Una serata di emozioni contrastanti quella vissuta da Francesco Pio Esposito sul campo del Franchi, dove l'Inter esce dal confronto con la Fiorentina con un pareggio amaro per 1-1. L'attaccante napoletano ha avuto l'opportunità di segnare per primo, firmando il vantaggio con uno stacco di testa su cross di Nicolò Barella già al 40° secondo di gioco, ma il risultato finale non rispecchia completamente la prestazione della squadra di Simone Inzaghi.
La partita è stata ricca di colpi di scena e tensione fino al fischio finale. Oltre al gol di Esposito, entrambe le squadre hanno visto annullare delle marcature per fuorigioco, mentre Cher Ndour ha mancato l'occasione di pareggiare subito dopo un salvataggio di Yann Sommer su Gudmundsson. Nel finale, il portiere David De Gea ha negato a Esposito una seconda gioia intervenendo prontamente su una sua girata in area nei minuti di recupero, un episodio che il giocatore commenta con professionalità ma non senza delusione.

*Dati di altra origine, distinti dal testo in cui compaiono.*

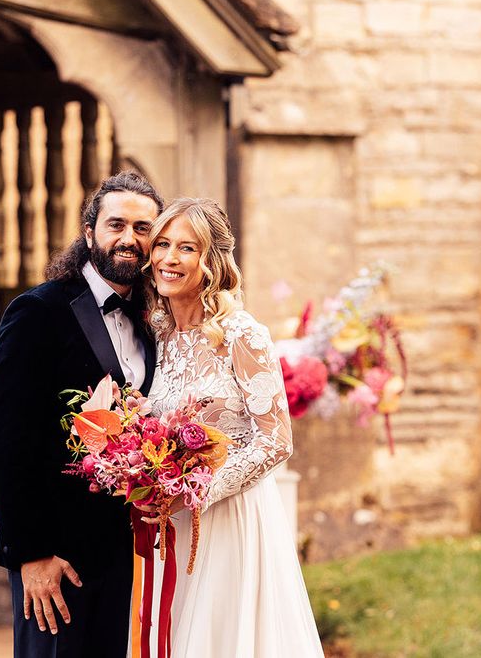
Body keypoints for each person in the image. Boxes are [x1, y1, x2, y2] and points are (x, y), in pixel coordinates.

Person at [0, 171, 163, 658]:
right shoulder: (38, 312)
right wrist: (31, 553)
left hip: (125, 556)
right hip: (55, 558)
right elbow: (5, 443)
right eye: (116, 225)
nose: (129, 239)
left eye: (143, 229)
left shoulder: (153, 323)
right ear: (89, 233)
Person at [141, 197, 324, 656]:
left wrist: (199, 491)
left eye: (187, 248)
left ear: (212, 260)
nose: (169, 258)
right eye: (162, 244)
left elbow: (276, 440)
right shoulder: (153, 333)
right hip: (167, 524)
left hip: (228, 518)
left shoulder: (242, 334)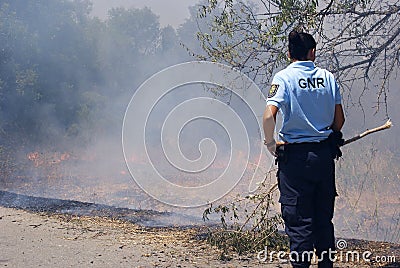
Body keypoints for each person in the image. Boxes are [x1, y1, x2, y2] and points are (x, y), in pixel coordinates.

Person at [262, 30, 345, 268]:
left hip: (295, 161)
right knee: (323, 221)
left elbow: (269, 115)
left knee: (299, 224)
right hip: (323, 158)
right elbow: (339, 121)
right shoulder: (328, 77)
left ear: (289, 54)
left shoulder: (283, 78)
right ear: (313, 53)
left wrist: (271, 144)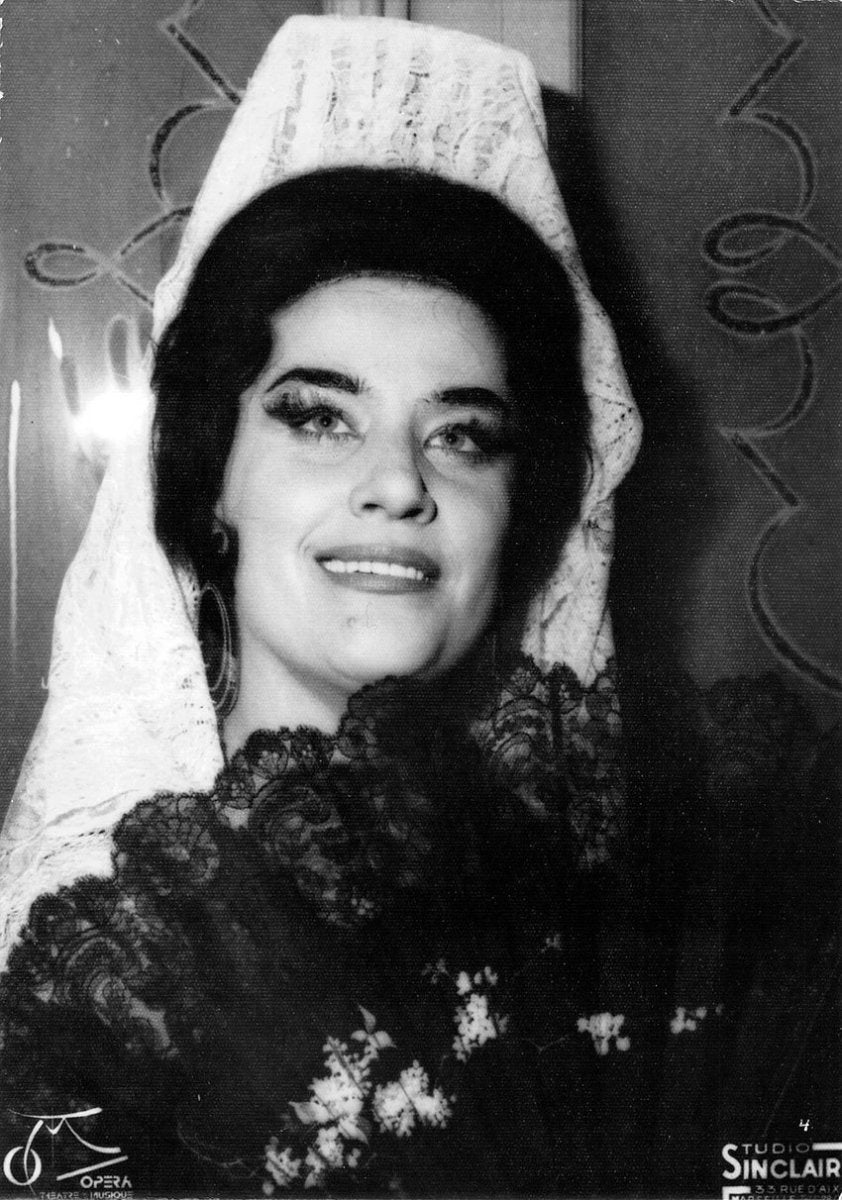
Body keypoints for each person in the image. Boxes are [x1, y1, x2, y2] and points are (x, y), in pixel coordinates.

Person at [6, 14, 834, 1200]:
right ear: (207, 482)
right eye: (317, 417)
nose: (399, 483)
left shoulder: (653, 910)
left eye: (462, 435)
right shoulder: (80, 954)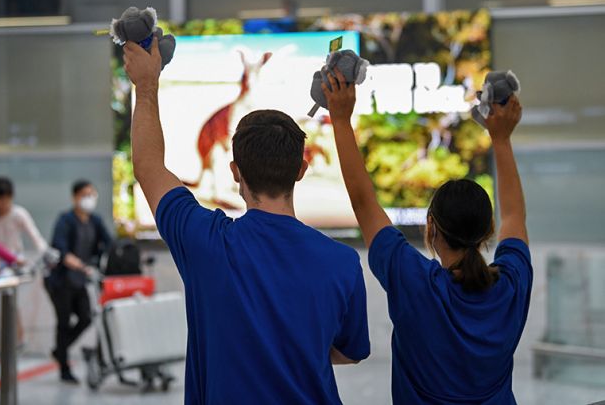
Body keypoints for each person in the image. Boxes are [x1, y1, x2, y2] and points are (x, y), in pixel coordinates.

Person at [123, 38, 370, 404]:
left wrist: (146, 87)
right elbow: (350, 352)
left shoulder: (205, 241)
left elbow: (148, 167)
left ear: (236, 172)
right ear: (301, 170)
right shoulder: (343, 262)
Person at [323, 69, 531, 404]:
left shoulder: (415, 283)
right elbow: (515, 216)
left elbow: (363, 201)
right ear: (487, 232)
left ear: (430, 228)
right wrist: (502, 140)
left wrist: (341, 118)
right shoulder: (511, 287)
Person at [46, 180, 112, 384]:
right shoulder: (65, 220)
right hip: (61, 280)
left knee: (86, 317)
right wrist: (82, 266)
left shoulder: (95, 221)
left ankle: (59, 350)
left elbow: (109, 243)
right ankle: (64, 368)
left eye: (92, 194)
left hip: (80, 280)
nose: (89, 198)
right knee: (64, 323)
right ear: (75, 197)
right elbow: (61, 251)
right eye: (85, 194)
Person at [0, 177, 49, 345]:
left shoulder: (18, 214)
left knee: (10, 297)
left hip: (12, 264)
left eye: (6, 198)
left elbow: (34, 236)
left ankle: (17, 338)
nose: (3, 203)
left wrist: (44, 252)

Intervistato al termine della gara, Esposito non ha nascosto un certo disappunto: "Lascio il campo con qualche rammarico, soprattutto per quella chance negli ultimi istanti. De Gea ha fatto una buona lettura e mi ha anticipato, magari avrei potuto gestire meglio la situazione, però il calcio è così". Il numero 99 nerazzurro ha sottolineato come una delle sue caratteristiche principali rimanga la capacità di inserirsi in area di rigore e di colpire di testa, esaltando la qualità dei cross forniti dai compagni, come quello perfetto di Barella che lo aveva portato al gol.
Sul piano della classifica, questo risultato ha implicazioni significative: il Milan riduce il distacco dai nerazzurri portandosi a soli sei punti, mentre il Napoli rimane a sette lunghezze, con ancora otto giornate da disputare. Diversa la situazione per la Fiorentina, rimasta al sedicesimo posto e con solo due punti di margine sulla zona retrocessione occupata da Lecce e Cremonese.
Esposito, tuttavia, ora deve concentrare l'attenzione su impegni ben più importanti: lo attende un brevissimo trasferimento al Coverciano, dove raggiunge il ritiro della Nazionale under commissaria dall'allenatore Gennaro Gattuso. Con lo sguardo rivolto ai playoff mondiali del 2026 contro l'Irlanda del Nord in programma giovedì prossimo, il giovane attaccante ha lanciato un appello ai tifosi: "Chiedo a tutti di mettere da parte i colori del proprio club e di fare squadra per l'Italia. La partita della Nazionale è quella che conta davvero adesso". In caso di successo contro gli irlandesi, l'Italia dovrà poi affrontare una tra il Galles e la Bosnia-Erzegovina nella finale dei playoff.